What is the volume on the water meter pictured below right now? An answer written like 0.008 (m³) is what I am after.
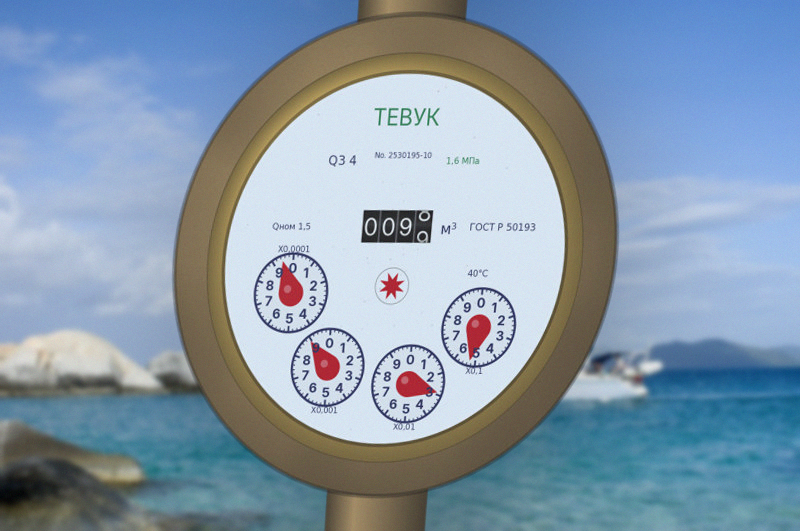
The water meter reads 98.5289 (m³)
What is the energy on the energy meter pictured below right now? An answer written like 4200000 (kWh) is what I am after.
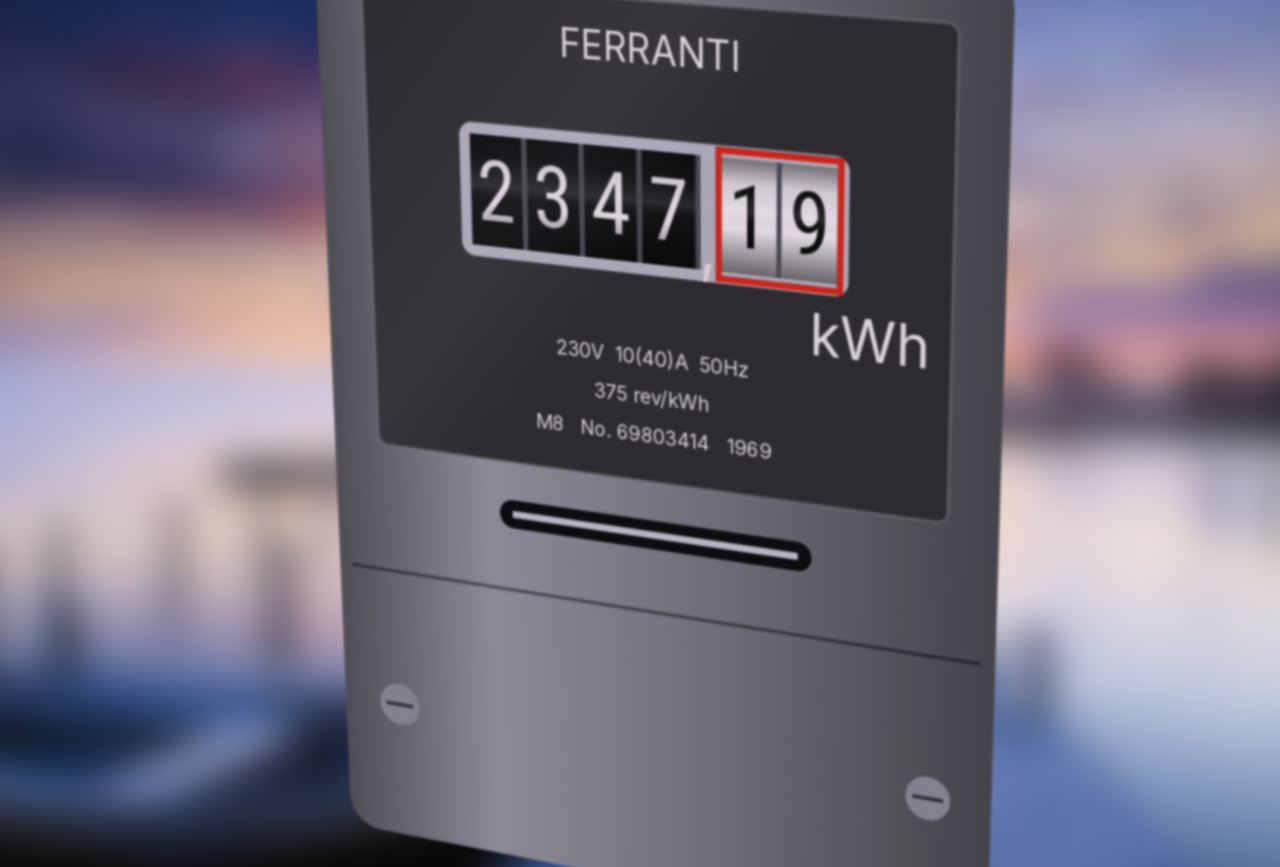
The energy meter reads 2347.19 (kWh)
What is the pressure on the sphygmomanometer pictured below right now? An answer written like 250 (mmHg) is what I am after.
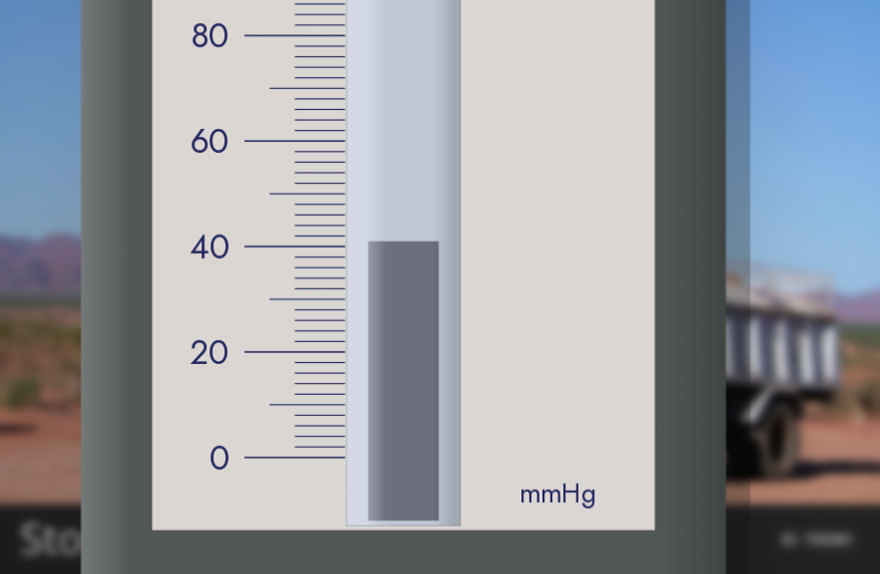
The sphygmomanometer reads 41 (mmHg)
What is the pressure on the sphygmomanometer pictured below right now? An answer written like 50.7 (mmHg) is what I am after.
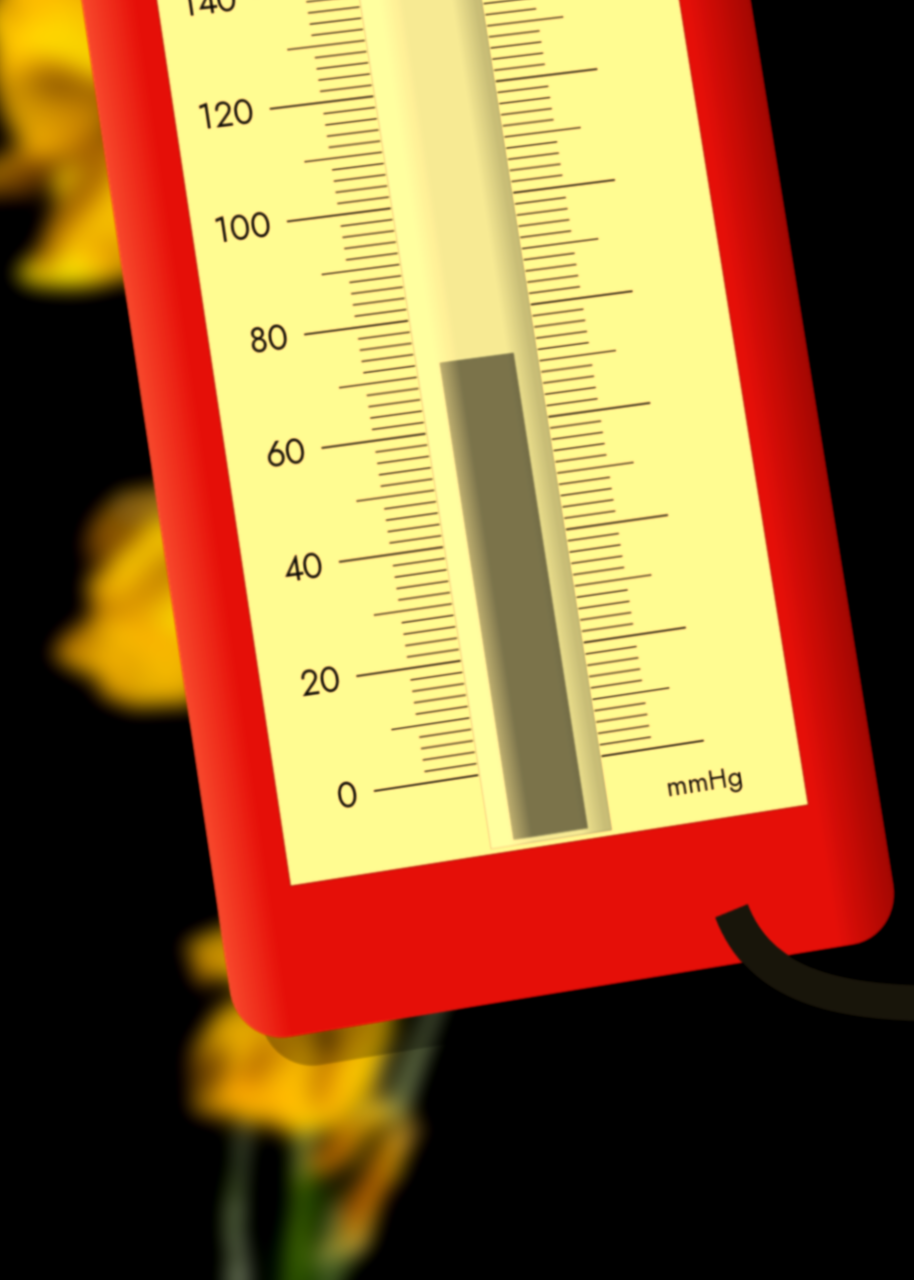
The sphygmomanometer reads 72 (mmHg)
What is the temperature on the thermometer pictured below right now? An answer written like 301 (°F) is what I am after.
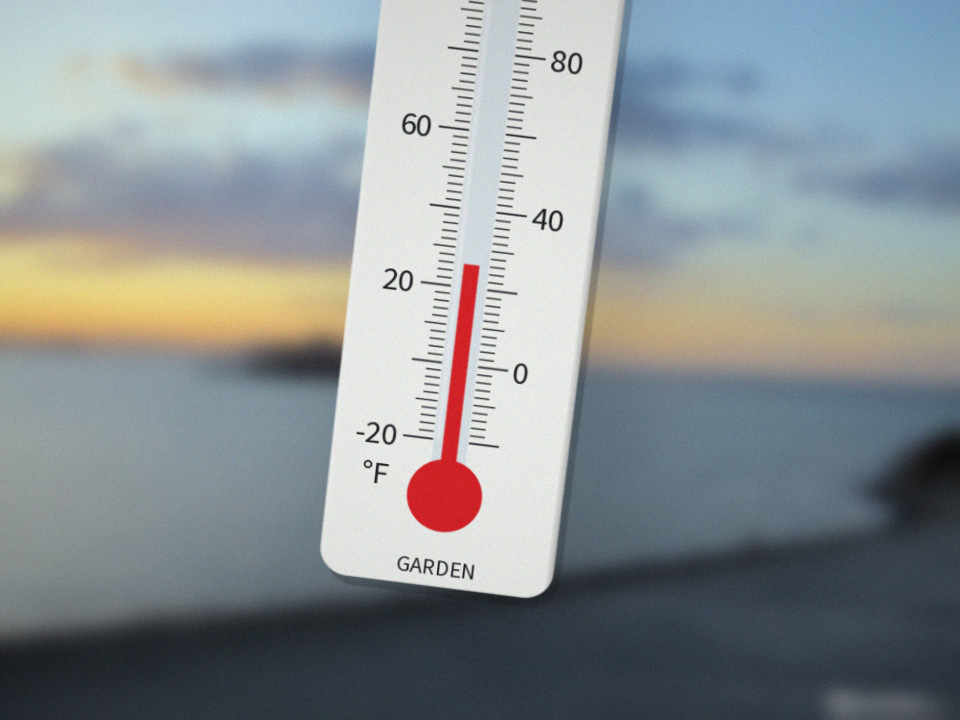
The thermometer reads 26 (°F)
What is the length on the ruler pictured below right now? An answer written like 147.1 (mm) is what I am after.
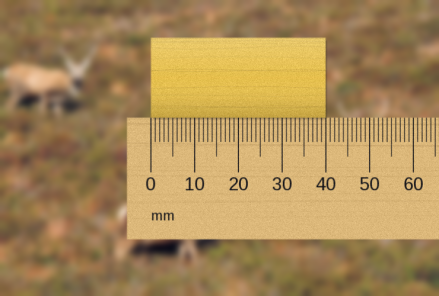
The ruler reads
------------
▸ **Requirement**: Can you render all of the data above as a Markdown table with the columns "No." and "Text," giving each line its own numbered row, skipping blank lines, and leaving out the pictures?

▸ **Written response**:
| No. | Text |
|---|---|
| 1 | What is the volume on the water meter pictured below right now? An answer written like 0.008 (m³) is what I am after. |
| 2 | The water meter reads 98.5289 (m³) |
| 3 | What is the energy on the energy meter pictured below right now? An answer written like 4200000 (kWh) is what I am after. |
| 4 | The energy meter reads 2347.19 (kWh) |
| 5 | What is the pressure on the sphygmomanometer pictured below right now? An answer written like 250 (mmHg) is what I am after. |
| 6 | The sphygmomanometer reads 41 (mmHg) |
| 7 | What is the pressure on the sphygmomanometer pictured below right now? An answer written like 50.7 (mmHg) is what I am after. |
| 8 | The sphygmomanometer reads 72 (mmHg) |
| 9 | What is the temperature on the thermometer pictured below right now? An answer written like 301 (°F) is what I am after. |
| 10 | The thermometer reads 26 (°F) |
| 11 | What is the length on the ruler pictured below right now? An answer written like 147.1 (mm) is what I am after. |
| 12 | The ruler reads |